====== Items ======

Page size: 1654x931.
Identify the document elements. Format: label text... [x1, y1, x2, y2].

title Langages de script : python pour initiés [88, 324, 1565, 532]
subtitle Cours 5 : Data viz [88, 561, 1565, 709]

======
====== Items ======

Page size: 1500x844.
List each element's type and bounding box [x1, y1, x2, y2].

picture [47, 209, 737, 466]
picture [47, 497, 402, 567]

======

**Short exercise**
Count the lines in the records that contain the string "Page", and give only the number.

**Right answer**
2